Training a BTree index is done by sorting the column. This is done using an external sort to constrain the total memory usage to a reasonable amount. Updating a BTree index does not require re-sorting the entire column. The new values are sorted and the existing values are merged into the new sorted values in linear time.
Storage Requirements¶
The BTree index is essentially a sorted copy of a column. The storage requirements are therefore the same as the column but an additional 4 bytes per value is required to store the row ID and there is a small lookup structure which should be roughly 0.001% of the size of the column.
Memory Requirements¶
Training a BTree index requires some RAM but the current implementation spills to disk rather aggressively and so the total memory usage is fairly low.

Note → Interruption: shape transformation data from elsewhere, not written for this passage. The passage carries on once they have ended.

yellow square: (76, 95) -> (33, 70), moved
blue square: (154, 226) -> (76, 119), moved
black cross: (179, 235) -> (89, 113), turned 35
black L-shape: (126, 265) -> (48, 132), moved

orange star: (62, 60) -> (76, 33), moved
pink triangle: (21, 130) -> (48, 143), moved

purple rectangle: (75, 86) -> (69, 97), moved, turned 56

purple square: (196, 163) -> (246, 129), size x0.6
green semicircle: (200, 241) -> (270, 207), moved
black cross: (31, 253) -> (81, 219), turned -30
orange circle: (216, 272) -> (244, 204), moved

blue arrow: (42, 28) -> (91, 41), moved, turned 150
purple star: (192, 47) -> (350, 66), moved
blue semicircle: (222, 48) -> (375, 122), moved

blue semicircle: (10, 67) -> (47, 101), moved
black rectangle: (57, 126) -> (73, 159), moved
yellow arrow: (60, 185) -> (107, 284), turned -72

When searching a BTree index, the index is loaded into the index cache in pages. Each page contains 4096 values.
Performance¶
The sort stage is the most expensive step in training a BTree index. The time complexity is O(n log n) where n is the number of rows in the column. At very large scales this can be a bottleneck and a distributed sort may be necessary. Lance currently does not have anything builtin for this but work is underway to add this functionality. Training an index in parts as the data grows may be slightly more efficient than training the entire index at once if you have the flexibility to do so.

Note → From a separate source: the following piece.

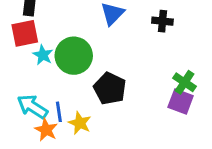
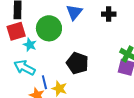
green circle: (74, 56) -> (49, 28), moved
cyan arrow: (32, 107) -> (25, 68), moved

When the BTree index is fully loaded into the index cache, the search time scales linearly with the number of rows that match the query. When the BTree index is not fully loaded into the index cache, the search time will be controlled by the number of pages that need to be loaded from disk and the speed of storage. The parts_loaded metric in the execution metrics can tell you how many pages were loaded from disk to satisfy a query.
Bitmap Index¶
The Bitmap index is an inverted lookup table that stores a bitmap for each possible value in the column. These bitmaps are compressed and serialized as a Roaring Bitmap.
A bitmap index is currently trained by accumulating the column into a hash map from value to a vector of row ids. Each value is then serialized into a bitmap and stored in a file.
Storage Requirements¶
The size of a bitmap index is difficult to calculate precisely but will generally scale with the number of unique values in the column since a unique bitmap is required for each value and a single bitmap with all rows will compress more efficiently than many bitmaps with a small number of rows.
Memory Requirements¶
Since training a bitmap index requires collecting the values into a hash map you will need at least 8 bytes of memory per row. In addition, if you have many unique values, then you will need additional memory for the keys of the hash map. Training large bitmaps with many unique values at scale can be memory intensive.

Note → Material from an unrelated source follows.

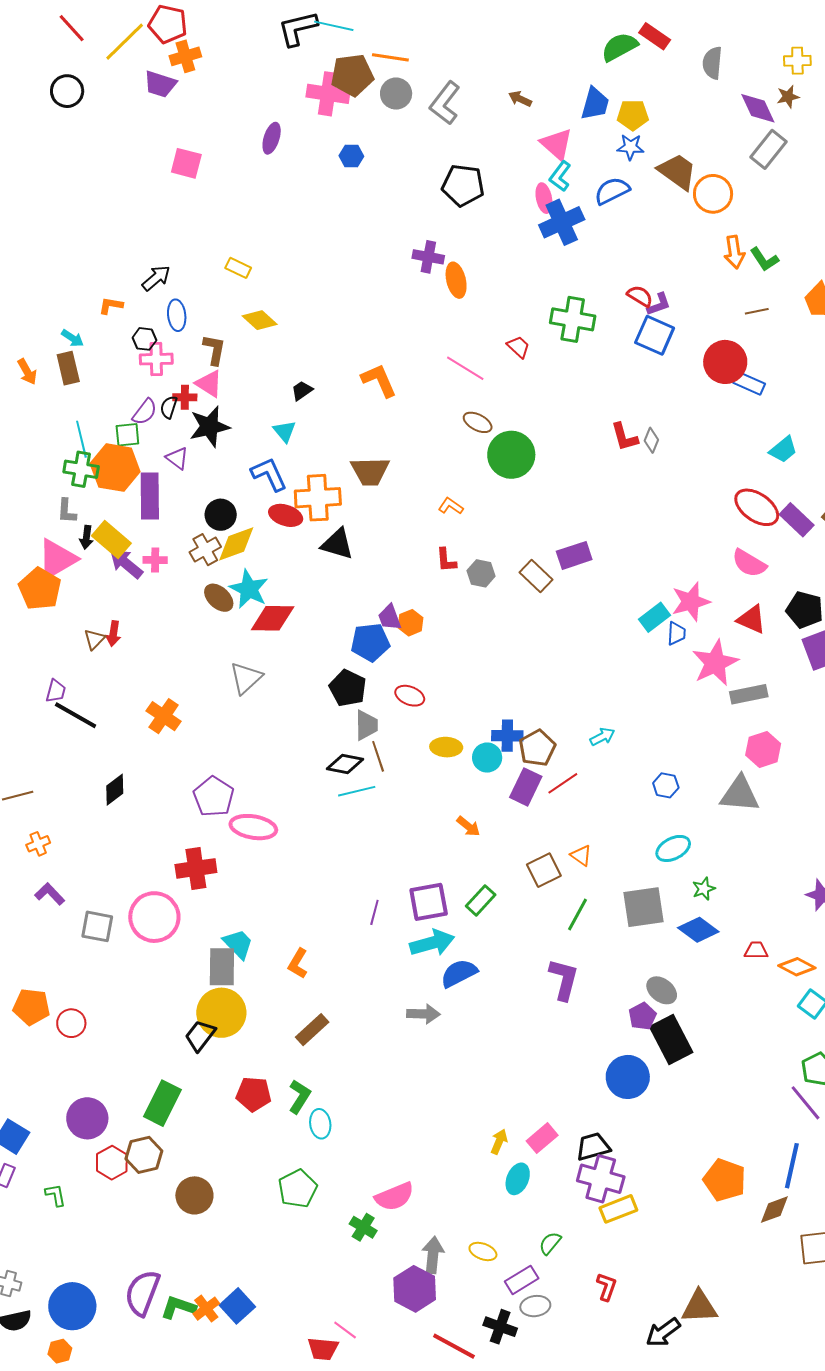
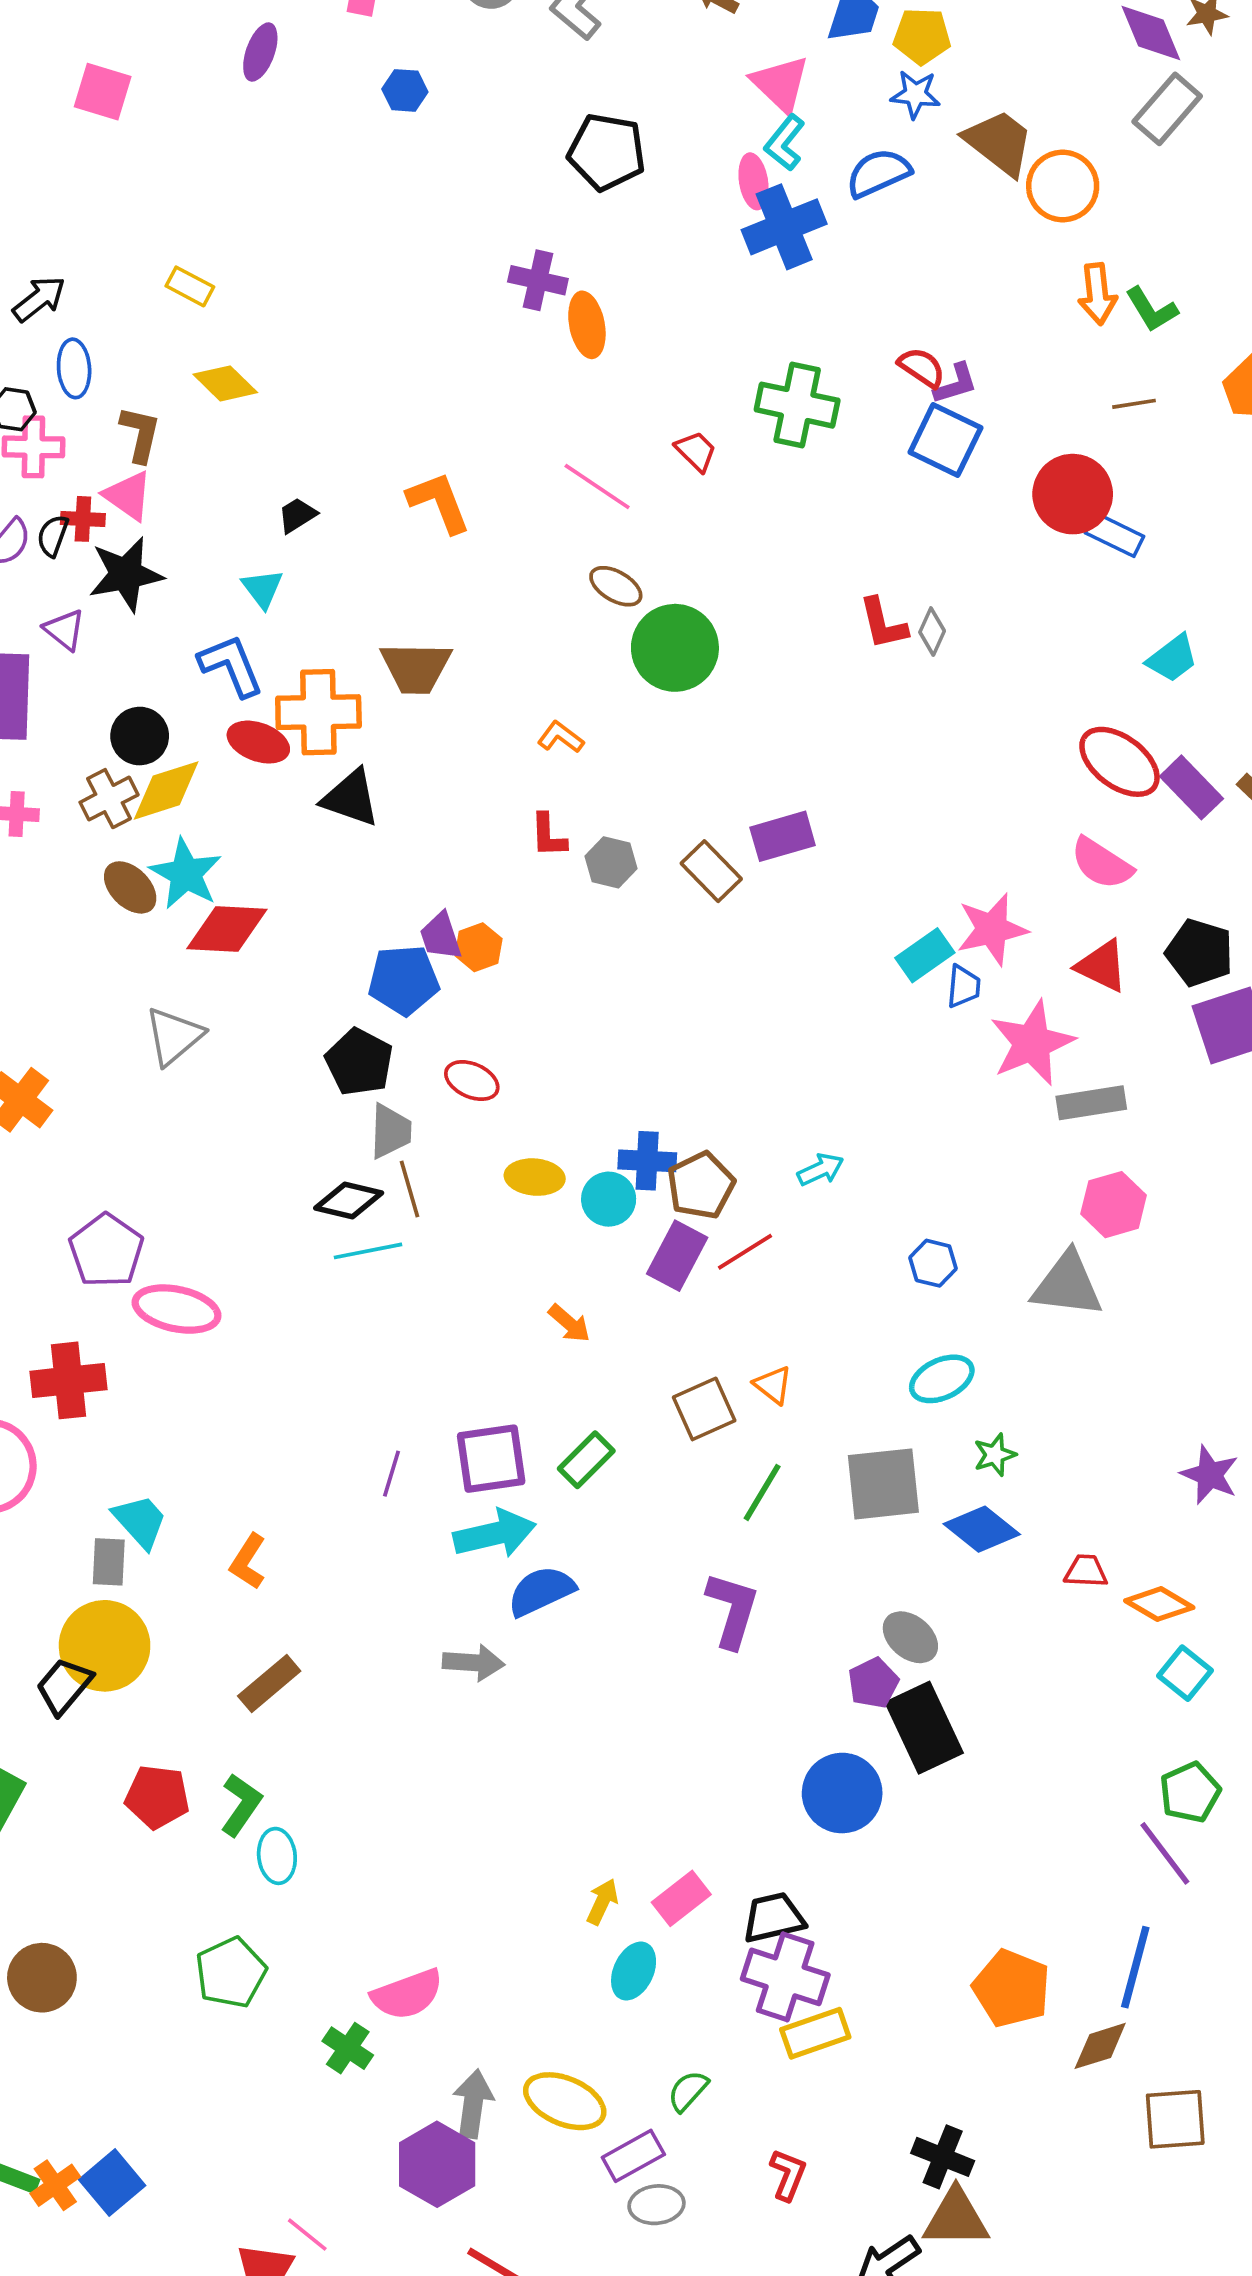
gray rectangle: (222, 967) -> (109, 1562), size x0.7
yellow ellipse: (483, 1251) -> (565, 2101), size x1.6
black cross: (500, 1327) -> (943, 2157), moved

When a bitmap index is searched, bitmaps are loaded into the session cache individually. The size of the bitmap will depend on the number of rows that match the token.
Performance¶
When the bitmap index is fully loaded into the index cache, the search time scales linearly with the number of values that the query requires. This makes the bitmap very fast for equality queries or very small ranges. Queries against large ranges are currently extremely slow and the btree index is much faster for large range queries.
When a bitmap index is not fully loaded into the index cache, the search time will be controlled by the number of bitmaps that need to be loaded from disk and the speed of storage. The parts_loaded metric in the execution metrics can tell you how many bitmaps were loaded from disk to satisfy a query.